─── Documents sources ───

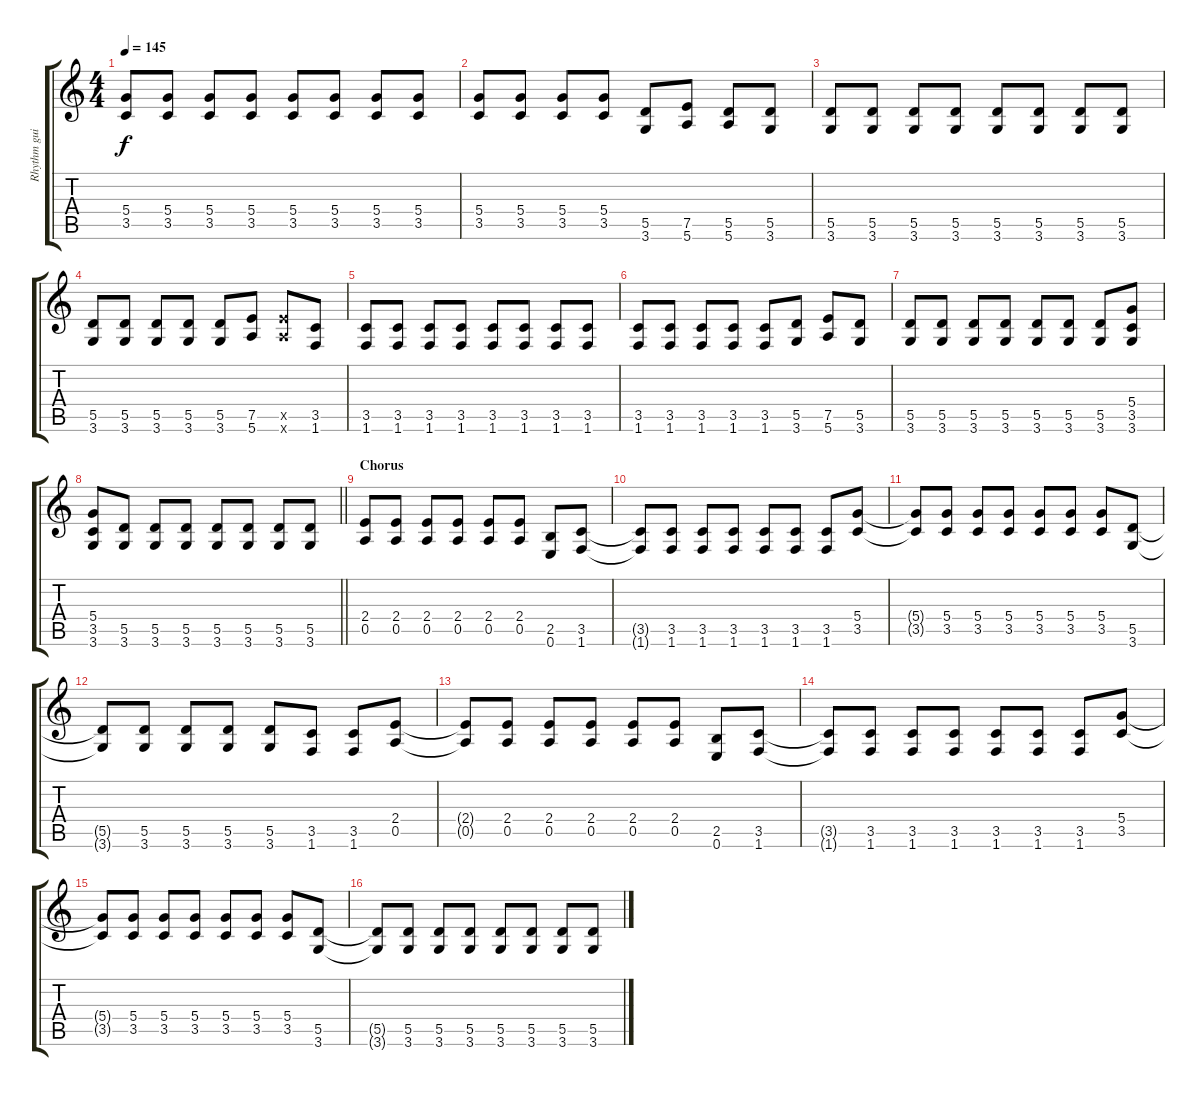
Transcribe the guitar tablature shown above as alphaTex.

\track ("Rhythm guitar" "Rhythm gui") {instrument distortionguitar}
\staff {score tabs}
\tuning (E4 B3 G3 D3 A2 E2) {hide}
\ts (4 4)
\tempo 145
\clef g2
\ks c
(5.4 3.5).8{dy f} (5.4 3.5).8 (5.4 3.5).8 (5.4 3.5).8 (5.4 3.5).8 (5.4 3.5).8 (5.4 3.5).8 (5.4 3.5).8 |
(5.4 3.5).8 (5.4 3.5).8 (5.4 3.5).8 (5.4 3.5).8 (5.5 3.6).8 (7.5 5.6).8 (5.5 5.6).8 (5.5 3.6).8 |
(5.5 3.6).8 (5.5 3.6).8 (5.5 3.6).8 (5.5 3.6).8 (5.5 3.6).8 (5.5 3.6).8 (5.5 3.6).8 (5.5 3.6).8 |
(5.5 3.6).8 (5.5 3.6).8 (5.5 3.6).8 (5.5 3.6).8 (5.5 3.6).8 (7.5 5.6).8 (7.5{x} 5.6{x}).8 (3.5 1.6).8 |
(3.5 1.6).8 (3.5 1.6).8 (3.5 1.6).8 (3.5 1.6).8 (3.5 1.6).8 (3.5 1.6).8 (3.5 1.6).8 (3.5 1.6).8 |
(3.5 1.6).8 (3.5 1.6).8 (3.5 1.6).8 (3.5 1.6).8 (3.5 1.6).8 (5.5 3.6).8 (7.5 5.6).8 (5.5 3.6).8 |
(5.5 3.6).8 (5.5 3.6).8 (5.5 3.6).8 (5.5 3.6).8 (5.5 3.6).8 (5.5 3.6).8 (5.5 3.6).8 (5.4 3.5 3.6).8 |
\barLineRight lightlight
(5.4 3.5 3.6).8 (5.5 3.6).8 (5.5 3.6).8 (5.5 3.6).8 (5.5 3.6).8 (5.5 3.6).8 (5.5 3.6).8 (5.5 3.6).8 |
\section ("" "Chorus")
(2.4 0.5).8 (2.4 0.5).8 (2.4 0.5).8 (2.4 0.5).8 (2.4 0.5).8 (2.4 0.5).8 (2.5 0.6).8 (3.5 1.6).8 |
(3.5{t} 1.6{t}).8 (3.5 1.6).8 (3.5 1.6).8 (3.5 1.6).8 (3.5 1.6).8 (3.5 1.6).8 (3.5 1.6).8 (5.4 3.5).8 |
(5.4{t} 3.5{t}).8 (5.4 3.5).8 (5.4 3.5).8 (5.4 3.5).8 (5.4 3.5).8 (5.4 3.5).8 (5.4 3.5).8 (5.5 3.6).8 |
(5.5{t} 3.6{t}).8 (5.5 3.6).8 (5.5 3.6).8 (5.5 3.6).8 (5.5 3.6).8 (3.5 1.6).8 (3.5 1.6).8 (2.4 0.5).8 |
(2.4{t} 0.5{t}).8 (2.4 0.5).8 (2.4 0.5).8 (2.4 0.5).8 (2.4 0.5).8 (2.4 0.5).8 (2.5 0.6).8 (3.5 1.6).8 |
(3.5{t} 1.6{t}).8 (3.5 1.6).8 (3.5 1.6).8 (3.5 1.6).8 (3.5 1.6).8 (3.5 1.6).8 (3.5 1.6).8 (5.4 3.5).8 |
(5.4{t} 3.5{t}).8 (5.4 3.5).8 (5.4 3.5).8 (5.4 3.5).8 (5.4 3.5).8 (5.4 3.5).8 (5.4 3.5).8 (5.5 3.6).8 |
(5.5{t} 3.6{t}).8 (5.5 3.6).8 (5.5 3.6).8 (5.5 3.6).8 (5.5 3.6).8 (5.5 3.6).8 (5.5 3.6).8 (5.5 3.6).8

───

Exercice proposé
Retranscrivez à l'identique toutes les lignes des enregistrements ci-dessus, sans y inclure les images.

Résultat attendu
Transcribe the guitar tablature shown above as alphaTex.

\track ("Rhythm guitar" "Rhythm gui") {instrument distortionguitar}
\staff {score tabs}
\tuning (E4 B3 G3 D3 A2 E2) {hide}
\ts (4 4)
\tempo 145
\clef g2
\ks c
(5.4 3.5).8{dy f} (5.4 3.5).8 (5.4 3.5).8 (5.4 3.5).8 (5.4 3.5).8 (5.4 3.5).8 (5.4 3.5).8 (5.4 3.5).8 |
(5.4 3.5).8 (5.4 3.5).8 (5.4 3.5).8 (5.4 3.5).8 (5.5 3.6).8 (7.5 5.6).8 (5.5 5.6).8 (5.5 3.6).8 |
(5.5 3.6).8 (5.5 3.6).8 (5.5 3.6).8 (5.5 3.6).8 (5.5 3.6).8 (5.5 3.6).8 (5.5 3.6).8 (5.5 3.6).8 |
(5.5 3.6).8 (5.5 3.6).8 (5.5 3.6).8 (5.5 3.6).8 (5.5 3.6).8 (7.5 5.6).8 (7.5{x} 5.6{x}).8 (3.5 1.6).8 |
(3.5 1.6).8 (3.5 1.6).8 (3.5 1.6).8 (3.5 1.6).8 (3.5 1.6).8 (3.5 1.6).8 (3.5 1.6).8 (3.5 1.6).8 |
(3.5 1.6).8 (3.5 1.6).8 (3.5 1.6).8 (3.5 1.6).8 (3.5 1.6).8 (5.5 3.6).8 (7.5 5.6).8 (5.5 3.6).8 |
(5.5 3.6).8 (5.5 3.6).8 (5.5 3.6).8 (5.5 3.6).8 (5.5 3.6).8 (5.5 3.6).8 (5.5 3.6).8 (5.4 3.5 3.6).8 |
\barLineRight lightlight
(5.4 3.5 3.6).8 (5.5 3.6).8 (5.5 3.6).8 (5.5 3.6).8 (5.5 3.6).8 (5.5 3.6).8 (5.5 3.6).8 (5.5 3.6).8 |
\section ("" "Chorus")
(2.4 0.5).8 (2.4 0.5).8 (2.4 0.5).8 (2.4 0.5).8 (2.4 0.5).8 (2.4 0.5).8 (2.5 0.6).8 (3.5 1.6).8 |
(3.5{t} 1.6{t}).8 (3.5 1.6).8 (3.5 1.6).8 (3.5 1.6).8 (3.5 1.6).8 (3.5 1.6).8 (3.5 1.6).8 (5.4 3.5).8 |
(5.4{t} 3.5{t}).8 (5.4 3.5).8 (5.4 3.5).8 (5.4 3.5).8 (5.4 3.5).8 (5.4 3.5).8 (5.4 3.5).8 (5.5 3.6).8 |
(5.5{t} 3.6{t}).8 (5.5 3.6).8 (5.5 3.6).8 (5.5 3.6).8 (5.5 3.6).8 (3.5 1.6).8 (3.5 1.6).8 (2.4 0.5).8 |
(2.4{t} 0.5{t}).8 (2.4 0.5).8 (2.4 0.5).8 (2.4 0.5).8 (2.4 0.5).8 (2.4 0.5).8 (2.5 0.6).8 (3.5 1.6).8 |
(3.5{t} 1.6{t}).8 (3.5 1.6).8 (3.5 1.6).8 (3.5 1.6).8 (3.5 1.6).8 (3.5 1.6).8 (3.5 1.6).8 (5.4 3.5).8 |
(5.4{t} 3.5{t}).8 (5.4 3.5).8 (5.4 3.5).8 (5.4 3.5).8 (5.4 3.5).8 (5.4 3.5).8 (5.4 3.5).8 (5.5 3.6).8 |
(5.5{t} 3.6{t}).8 (5.5 3.6).8 (5.5 3.6).8 (5.5 3.6).8 (5.5 3.6).8 (5.5 3.6).8 (5.5 3.6).8 (5.5 3.6).8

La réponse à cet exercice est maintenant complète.